The Oncological Management of Advanced Cancer

The judicious use of disease-modifying treatments can potentially prolong survival and improve comfort and function. As treatment options become more varied, complex, and expensive, the balancing of benefits and burdens in considering these primary treatment options is becoming increasingly challenging, particularly with the advent of new targeted therapies, immunotherapy and with hopes often pinned on biologically personalized therapies.

Decision-making regarding palliative therapies must take into account a range of relevant issues, including goals of care; likelihood of benefit; likelihood of harm; and the desires, beliefs, and understanding of the patient and family. Addressing the relative roles of disease-modifying approaches requires familiarity with key concepts of patient benefit, QOL, and risk/benefit analysis. When the therapeutic index of antitumor therapies is diminished and the likelihood of benefit is outweighed by either the risk or burden of the treatments, radiation oncologists must help steer patients and family to a care program that focuses on symptom management and other efforts to reduce suffering, help coping, maintain QOL, and prepare for the end of life (see later discussion).

Communication With Patients and Family Members

Given the complexity of the goals of care, patient and family expectations, and the range of therapeutic options, communication with patients and their families is a critical element of the radiation oncologist's role in caring for patients with incurable cancer. Communication is challenging; it requires patience and refined interpersonal and counseling skills to facilitate effective, informed decision-making.

A variety of communication tasks usually are undertaken by the radiation oncologist. The diagnosis, prognosis, and treatment options must be explained—this may involve discussions about the potential risks and benefits of treatment options, the role of palliative care, and the necessity for discontinuing antitumor therapies when appropriate. These tasks demand the skills to deal with intense emotions, highly distressed patients, and family members with fears, anger, and anticipatory grief.

Strategies such as communication training for oncologists, patient prompt lists, and patient education resources can be used as tools to facilitate more effective communication around these vital issues.

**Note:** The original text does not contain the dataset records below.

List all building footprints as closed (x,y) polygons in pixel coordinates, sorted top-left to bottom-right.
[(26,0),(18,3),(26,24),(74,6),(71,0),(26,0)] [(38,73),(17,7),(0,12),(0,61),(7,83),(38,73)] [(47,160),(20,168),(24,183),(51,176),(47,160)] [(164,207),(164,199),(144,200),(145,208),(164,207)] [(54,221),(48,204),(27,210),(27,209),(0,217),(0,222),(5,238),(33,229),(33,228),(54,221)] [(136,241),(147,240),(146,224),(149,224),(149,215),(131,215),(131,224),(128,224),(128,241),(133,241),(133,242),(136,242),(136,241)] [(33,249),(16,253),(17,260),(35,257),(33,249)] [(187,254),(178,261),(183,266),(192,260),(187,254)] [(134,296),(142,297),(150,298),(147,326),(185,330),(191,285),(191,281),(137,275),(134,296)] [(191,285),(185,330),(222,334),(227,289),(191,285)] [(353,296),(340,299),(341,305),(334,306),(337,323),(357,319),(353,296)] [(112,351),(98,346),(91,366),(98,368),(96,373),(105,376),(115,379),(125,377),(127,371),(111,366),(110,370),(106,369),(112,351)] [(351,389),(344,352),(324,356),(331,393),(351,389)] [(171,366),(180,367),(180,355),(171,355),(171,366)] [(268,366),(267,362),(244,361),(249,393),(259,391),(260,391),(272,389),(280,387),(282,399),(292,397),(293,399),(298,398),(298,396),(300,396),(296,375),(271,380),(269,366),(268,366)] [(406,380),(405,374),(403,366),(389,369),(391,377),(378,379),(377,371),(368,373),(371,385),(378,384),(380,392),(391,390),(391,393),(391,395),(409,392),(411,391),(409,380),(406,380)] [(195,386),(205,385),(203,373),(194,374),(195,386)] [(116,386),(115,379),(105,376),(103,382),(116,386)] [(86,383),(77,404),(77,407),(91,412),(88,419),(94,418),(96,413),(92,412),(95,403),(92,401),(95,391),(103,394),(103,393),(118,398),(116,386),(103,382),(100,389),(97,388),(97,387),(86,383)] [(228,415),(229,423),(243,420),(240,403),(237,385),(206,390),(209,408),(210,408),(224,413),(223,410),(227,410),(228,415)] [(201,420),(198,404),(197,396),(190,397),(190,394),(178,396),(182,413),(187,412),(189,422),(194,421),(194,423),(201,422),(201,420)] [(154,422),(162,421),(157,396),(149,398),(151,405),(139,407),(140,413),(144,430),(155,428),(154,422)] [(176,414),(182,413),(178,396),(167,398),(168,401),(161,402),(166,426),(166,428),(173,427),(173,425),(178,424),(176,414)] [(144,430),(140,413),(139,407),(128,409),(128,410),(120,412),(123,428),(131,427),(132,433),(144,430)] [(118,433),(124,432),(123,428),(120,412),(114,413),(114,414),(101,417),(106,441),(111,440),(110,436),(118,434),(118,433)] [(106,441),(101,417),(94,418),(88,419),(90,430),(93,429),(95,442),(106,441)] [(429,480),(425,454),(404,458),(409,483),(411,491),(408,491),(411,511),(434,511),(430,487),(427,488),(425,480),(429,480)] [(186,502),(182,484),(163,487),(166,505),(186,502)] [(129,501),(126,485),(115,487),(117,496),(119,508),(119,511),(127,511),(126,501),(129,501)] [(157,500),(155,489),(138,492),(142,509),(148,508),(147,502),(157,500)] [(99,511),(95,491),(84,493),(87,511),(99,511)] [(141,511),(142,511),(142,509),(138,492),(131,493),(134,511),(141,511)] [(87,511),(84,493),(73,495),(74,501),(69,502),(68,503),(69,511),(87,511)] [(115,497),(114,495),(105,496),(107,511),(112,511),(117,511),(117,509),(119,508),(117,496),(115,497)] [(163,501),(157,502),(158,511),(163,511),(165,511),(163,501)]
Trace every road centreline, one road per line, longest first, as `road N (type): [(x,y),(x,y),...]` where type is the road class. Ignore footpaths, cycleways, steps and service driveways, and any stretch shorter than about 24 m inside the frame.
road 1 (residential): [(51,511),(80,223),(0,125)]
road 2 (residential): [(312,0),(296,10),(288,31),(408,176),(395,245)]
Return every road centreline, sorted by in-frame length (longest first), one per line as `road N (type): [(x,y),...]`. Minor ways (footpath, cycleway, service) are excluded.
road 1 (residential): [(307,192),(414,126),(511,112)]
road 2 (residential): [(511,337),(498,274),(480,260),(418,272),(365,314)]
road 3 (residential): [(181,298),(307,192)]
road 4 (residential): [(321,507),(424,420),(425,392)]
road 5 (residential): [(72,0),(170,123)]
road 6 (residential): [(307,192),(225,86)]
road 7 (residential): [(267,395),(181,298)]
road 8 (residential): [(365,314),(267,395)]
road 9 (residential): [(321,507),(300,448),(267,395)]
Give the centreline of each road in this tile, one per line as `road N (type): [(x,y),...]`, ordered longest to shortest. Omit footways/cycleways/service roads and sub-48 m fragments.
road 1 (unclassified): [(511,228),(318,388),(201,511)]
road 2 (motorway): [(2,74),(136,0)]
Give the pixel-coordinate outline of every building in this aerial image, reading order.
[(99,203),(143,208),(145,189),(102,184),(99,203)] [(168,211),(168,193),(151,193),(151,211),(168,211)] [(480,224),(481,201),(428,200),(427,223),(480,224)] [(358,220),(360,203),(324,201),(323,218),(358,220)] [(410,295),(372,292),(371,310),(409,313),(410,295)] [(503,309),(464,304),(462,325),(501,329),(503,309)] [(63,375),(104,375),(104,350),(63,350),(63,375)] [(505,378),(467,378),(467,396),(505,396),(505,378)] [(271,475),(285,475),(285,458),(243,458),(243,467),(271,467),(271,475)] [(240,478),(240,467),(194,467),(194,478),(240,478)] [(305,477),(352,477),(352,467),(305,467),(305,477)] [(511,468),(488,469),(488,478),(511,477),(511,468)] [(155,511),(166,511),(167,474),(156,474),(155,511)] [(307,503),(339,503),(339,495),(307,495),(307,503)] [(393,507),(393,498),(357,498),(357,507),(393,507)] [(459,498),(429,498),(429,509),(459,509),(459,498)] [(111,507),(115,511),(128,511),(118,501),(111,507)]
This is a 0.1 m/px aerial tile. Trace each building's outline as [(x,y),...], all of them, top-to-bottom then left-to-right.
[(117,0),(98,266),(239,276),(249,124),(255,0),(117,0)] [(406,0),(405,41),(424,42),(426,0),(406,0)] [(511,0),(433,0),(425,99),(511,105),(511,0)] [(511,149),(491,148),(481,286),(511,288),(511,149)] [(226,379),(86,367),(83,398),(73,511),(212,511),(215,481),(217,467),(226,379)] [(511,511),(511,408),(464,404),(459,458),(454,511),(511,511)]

Management of the Complications of Cancer and Radiotherapies

Radiation oncologists must be experts in the evaluation and management of the complications of cancer and, in particular, the acute and delayed adverse effects of radiotherapies. This expertise should include approaches to minimize adverse effects, the evaluation and management of the acute adverse effects of radiotherapy, and approaches to the management of delayed adverse effects.

Evaluation and Management of Physical, Psychosocial, and Spiritual Disturbances

Patients with advanced cancer commonly have multiple symptoms and other sources of suffering. To address their needs, radiation oncologists must be experts in the evaluation and management of the common physical symptoms, including pain, dyspnea and cough, fatigue, nausea and vomiting, constipation, diarrhea, insomnia, and itch. In addition, psychological and existential distress is common; oncologists must be prepared to assess and help manage the varied sources of these concerns.

The informational and emotional needs of cancer patients are commonly underestimated. Depression, in particular, is often undetected or undertreated. Consequently, radiation oncologists should be familiar with the assessment of common psychological problems, such as anxiety, depression, delirium, suicidality and desire for death, death anxiety, and anticipatory grief. Where possible, they should be familiar with anxiolytic and antidepressant pharmacotherapy and should work closely with mental health clinicians to help address these issues.